Joubert syndrome is a phenotypically heterogeneous ciliopathy classically defined by the presence of a molar tooth sign on brain imaging studies caused by cerebellar vermian hypoplasia and brainstem abnormalities. Symptoms of the subtype JBTS7 include developmental delay, intellectual disability, ataxia, hypotonia and breathing dysregulation. Ocular anomalies may include oculomotor apraxia, nystagmus, ptosis and strabismus. Skeletal defects may include postaxial polydactyly of both hands and feet as well as scoliosis. Renal defects include nephronophthisis, increased echogenicity and renal cysts, with most patients suffering from end stage renal disease by the first or second decade of life.

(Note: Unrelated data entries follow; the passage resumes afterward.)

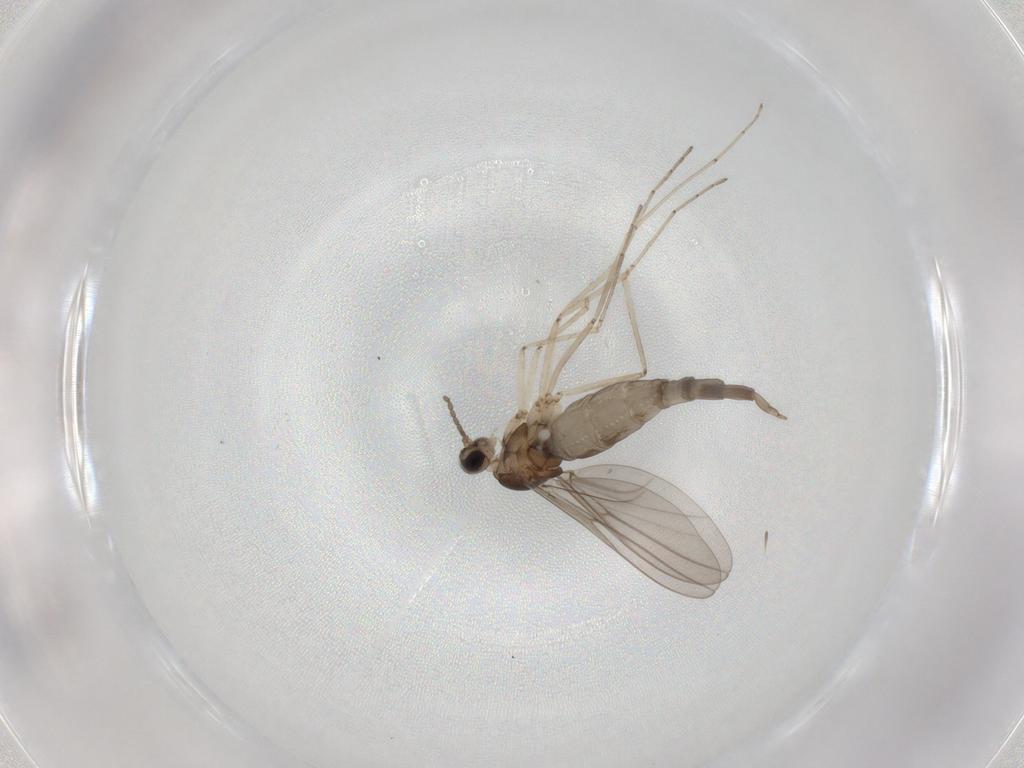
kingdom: Animalia
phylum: Arthropoda
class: Insecta
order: Diptera
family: Cecidomyiidae
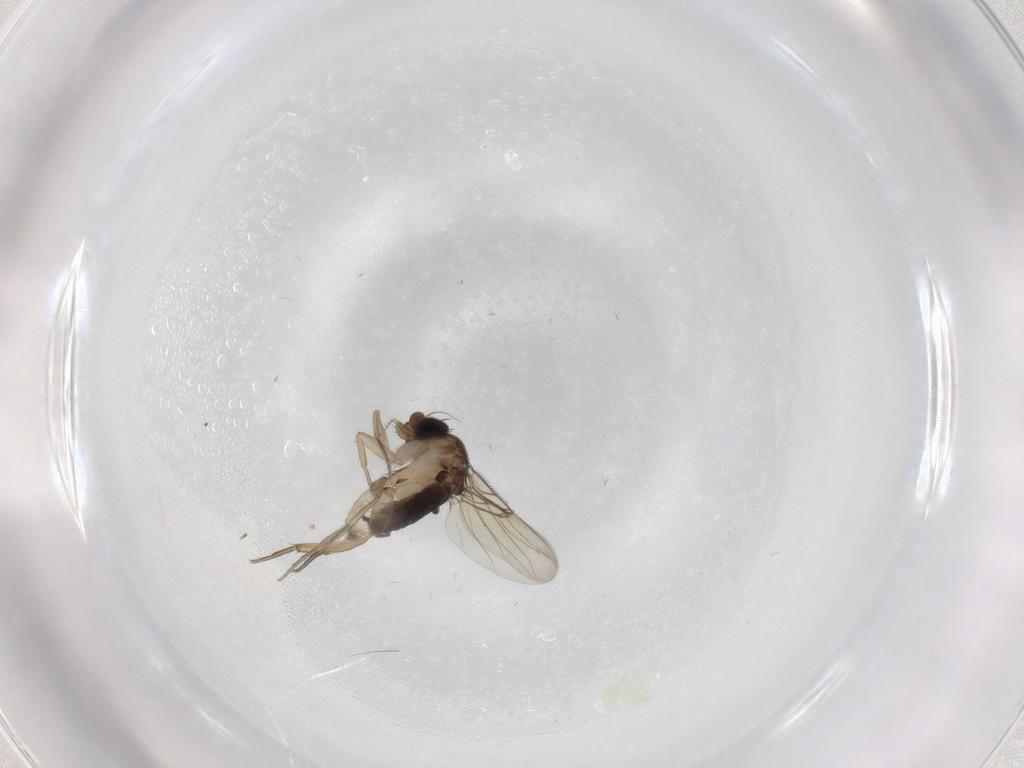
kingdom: Animalia
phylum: Arthropoda
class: Insecta
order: Diptera
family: Phoridae
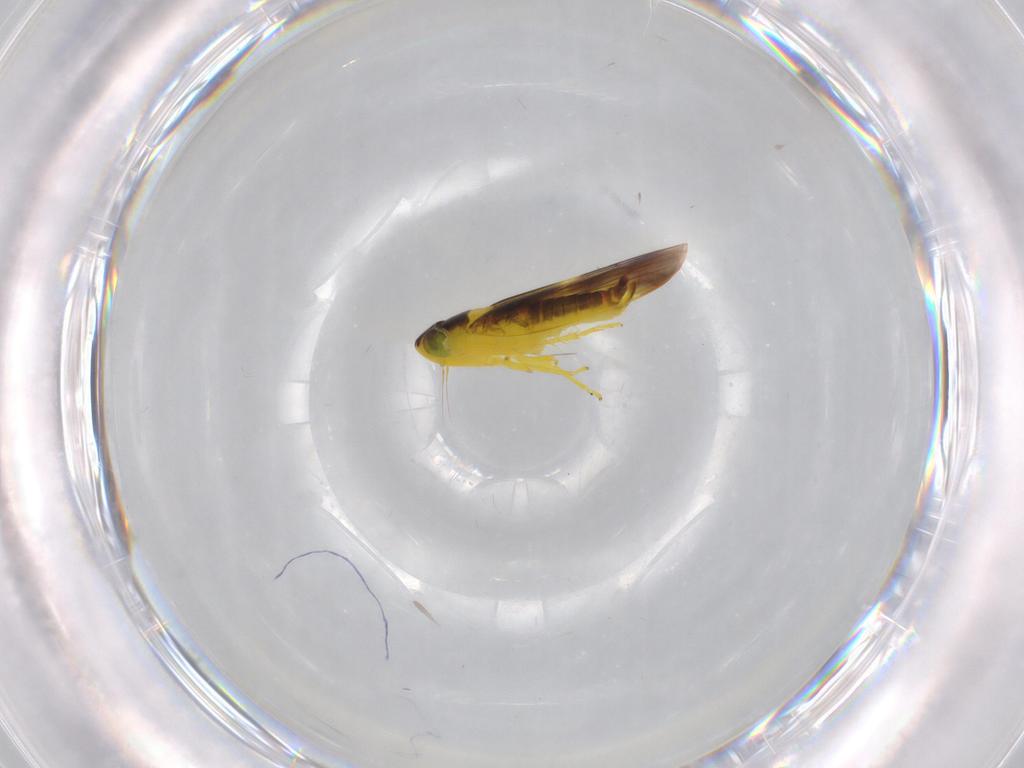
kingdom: Animalia
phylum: Arthropoda
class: Insecta
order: Hemiptera
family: Cicadellidae
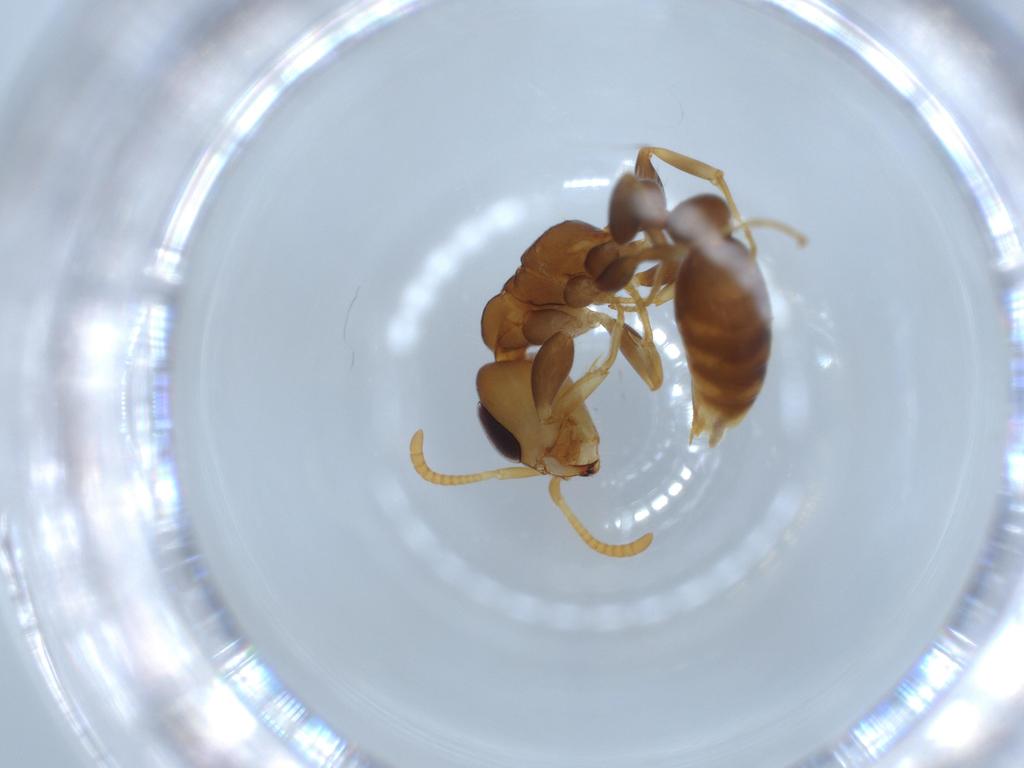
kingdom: Animalia
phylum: Arthropoda
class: Insecta
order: Hymenoptera
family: Formicidae
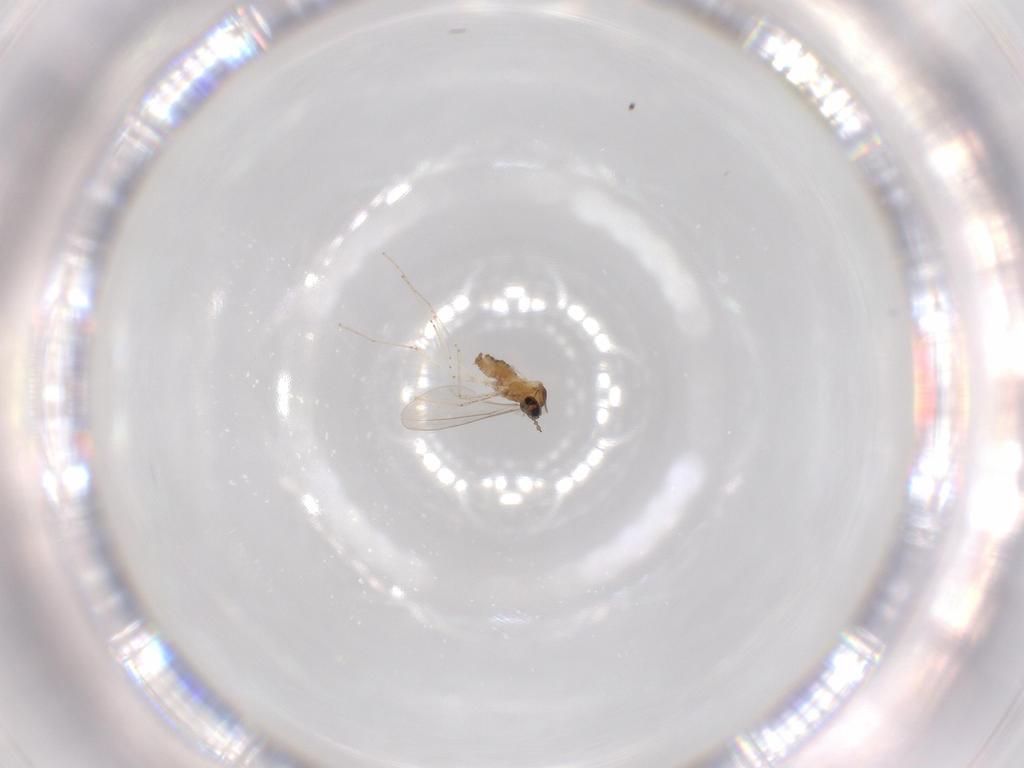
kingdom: Animalia
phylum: Arthropoda
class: Insecta
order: Diptera
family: Cecidomyiidae
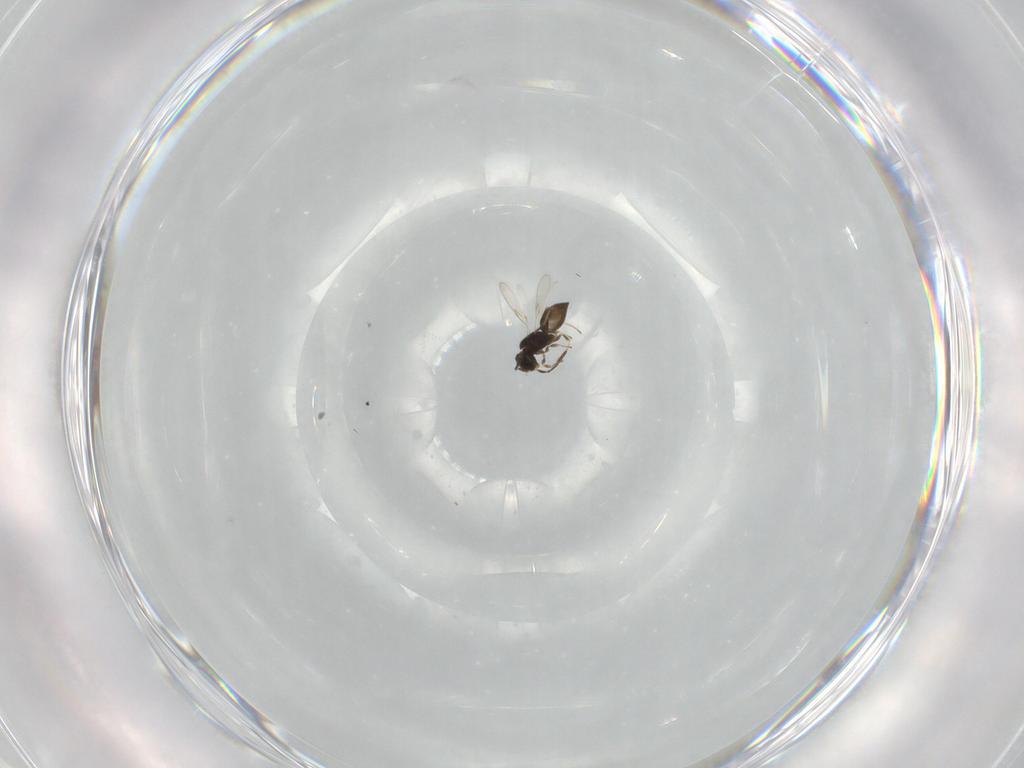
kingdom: Animalia
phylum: Arthropoda
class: Insecta
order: Hymenoptera
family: Scelionidae
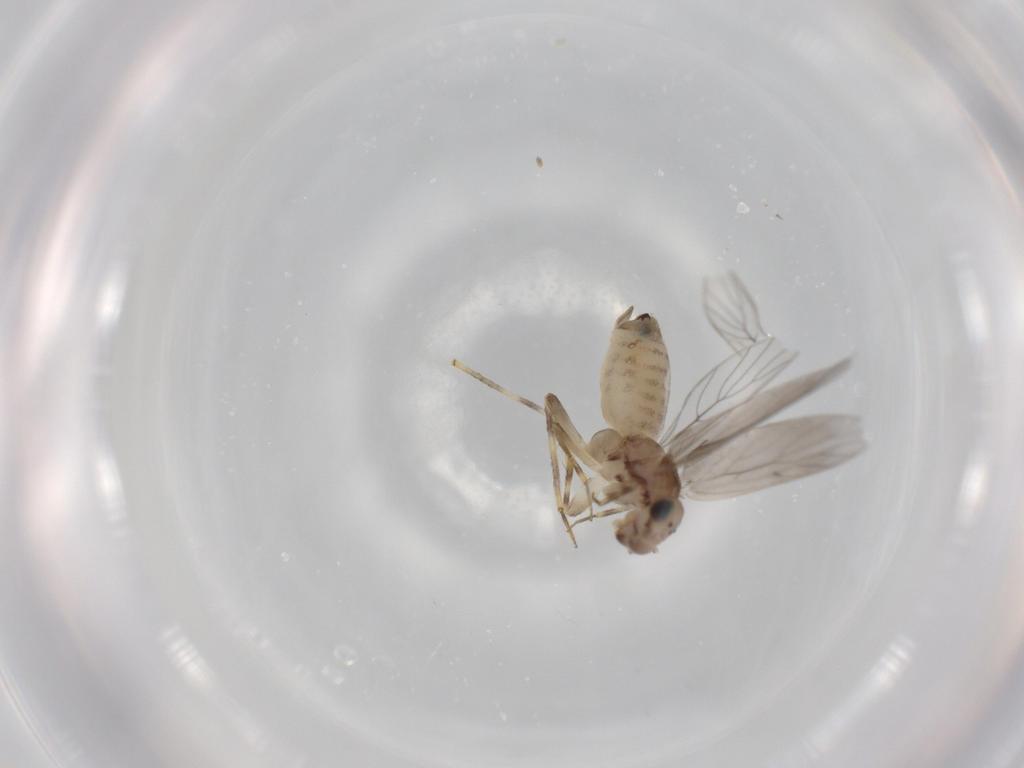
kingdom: Animalia
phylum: Arthropoda
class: Insecta
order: Psocodea
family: Lepidopsocidae
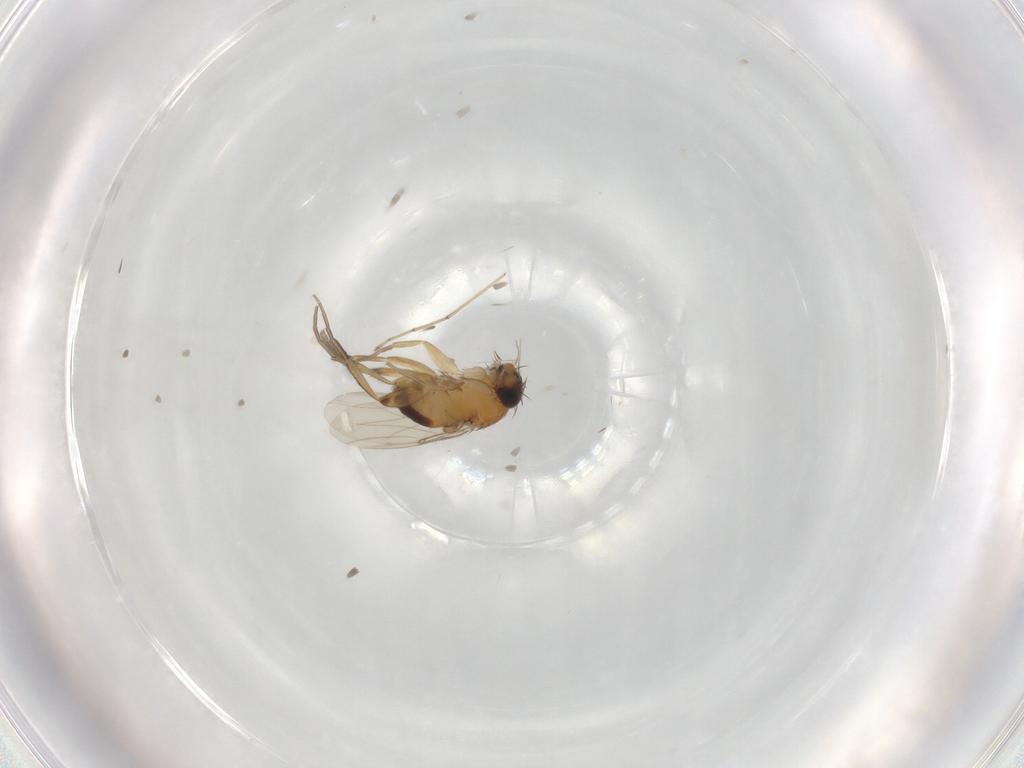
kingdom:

Joubert syndrome does not appear to have a gender or racial bias and prevalence varies between 1/80,000 to 1/100,000 live births. The syndrome has an onset in infancy and prognosis depends on the severity of symptoms and the extent of cerebellar vermian hypoplasia. Patients may require kidney transplants, mobility aids as well as physical, occupational and speech therapy.
Al-Hamed et al. (2016) studied a cohort of 44 Saudi families affected by antenatal cystic kidney disease. In one consanguineous family, the antenatal ultrasound examination found cystic kidneys along with oligohydramnios/anhydramnios. The proband had three other affected siblings and the case resulted in fetal death. Genetic screening of 90 renal genes found the fetus to be compound heterozygous for known mutations in the RPGRIP1L gene (c.640G>A p.V214I; C.685G>A, p.A229T). The first mutation was predicted to be pathogenic while the second had been shown to compromise the interaction of RPGRIP1L with RPGR.